Sen. Patrick Leahy, the Democratic chairman of the Senate Judiciary Committee, said the revelations showed the Bush administration went down a "dark road of excusing torture."
Holder said Monday he had chosen a veteran prosecutor, John Durham, to open a preliminary investigation to determine whether any CIA officers or contractors should face criminal charges for crossing the line on rough but permissible tactics. Durham already is investigating the destruction of CIA interrogation videos.
At the same time, President Barack Obama ordered changes in future interrogations, bringing in other agencies besides the CIA under the direction of the FBI and to be supervised by his own national security adviser. The administration pledged that questioning would be controlled by the U.S. Army Field Manual, with strict rules, and said the White House would keep its hands off the professional investigators doing the work.

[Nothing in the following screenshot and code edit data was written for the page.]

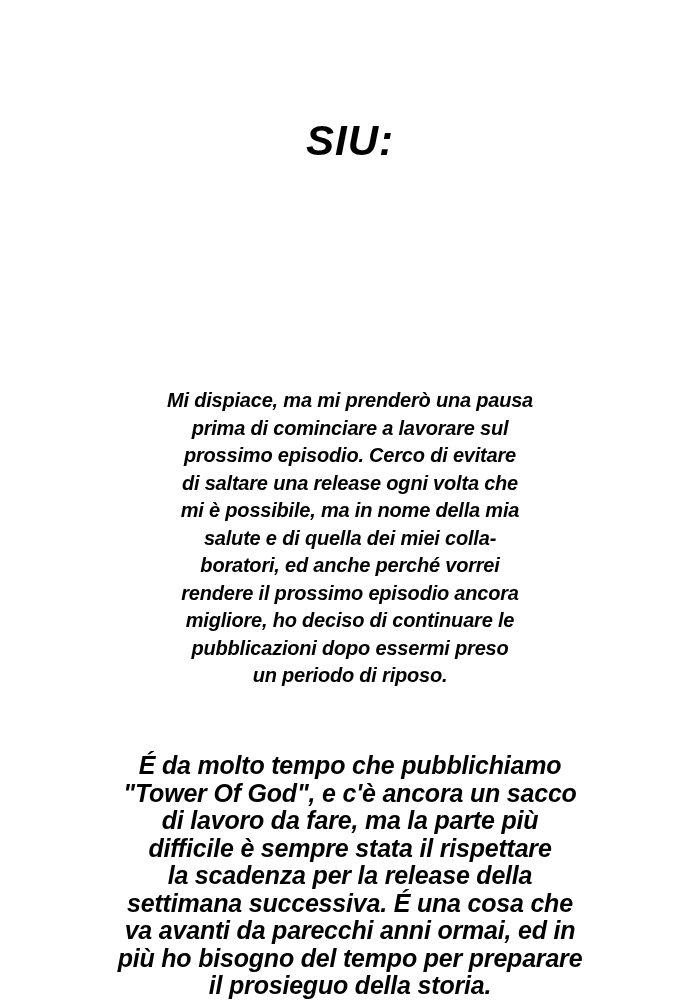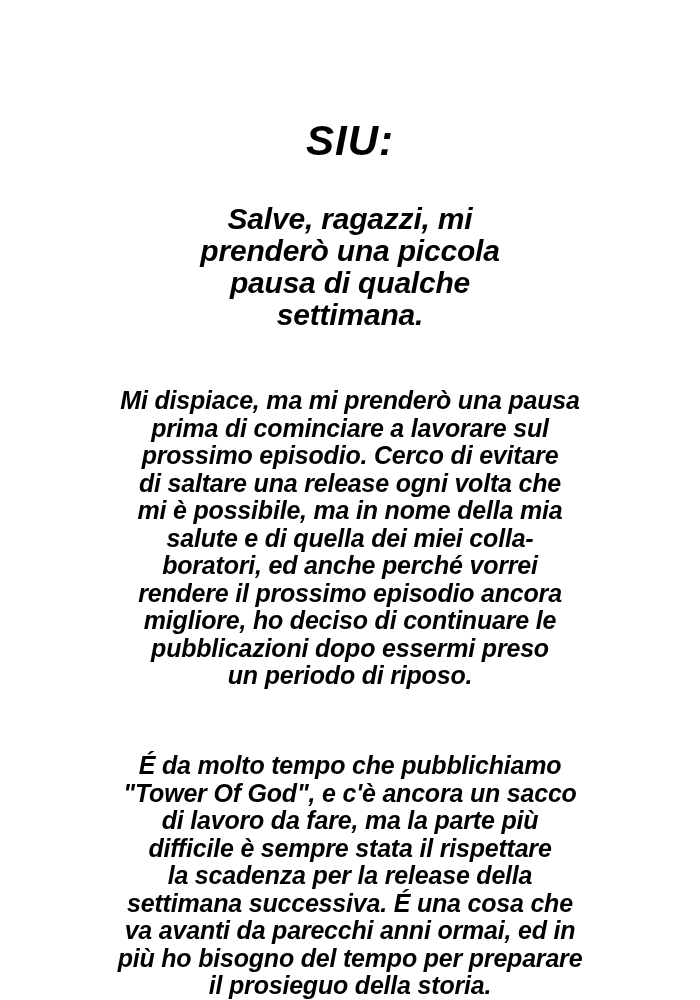--- a/index.html
+++ b/index.html
@@ -64,10 +64,6 @@
 <div class="page">
   <div class="speaker">SIU:</div>
 
-  <div class="para para-intro">Salve, ragazzi, mi
-prenderò una piccola
-pausa di qualche
-settimana.</div>
 
   <div class="para para-apology">Mi dispiace, ma mi prenderò una pausa
 prima di cominciare a lavorare sul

Despite the announcement of the criminal probe, White House aides declared anew that Obama "wants to look forward, not back" at Bush-era tactics.
'It has to be done'
White House officials said they plan to continue the controversial practice of rendition of suspects to foreign countries, though they said that in future cases there would be greater safeguards to ensure such suspects are not tortured.
Monday's five-year-old report by the CIA's inspector general, newly declassified and released under a federal court's orders, described severe tactics used by interrogators on terror suspects after the Sept. 11, 2001, attacks. Seeking information about possible further attacks, interrogators threatened one detainee with a gun and a power drill, choked another and tried to frighten still another with a mock execution of another prisoner.
And other once-secret documents released late Monday show that parts of the CIA's tough treatment program continued even after Bush's September 2006 transfer of agency prisoners to the U.S. military base at Guantanamo Bay, Cuba.
Former CIA Director Michael Hayden, appointed by Bush in 2006, expressed dismay at the prospect of prosecutions for CIA officers. He noted that career prosecutors already had reviewed and declined to prosecute the alleged abuses.
Obama has said interrogators would not face charges if they followed legal guidelines, but the report by the CIA's inspector general said they went too far — even beyond what was authorized under Bush era Justice Department legal memos that have since been withdrawn and discredited. The report also suggested some questioners knew they were crossing a line.
"Ten years from now we're going to be sorry we're doing this (but) it has to be done," one unidentified CIA officer was quoted as saying, predicting the questioners would someday have to appear in court to answer for such tactics.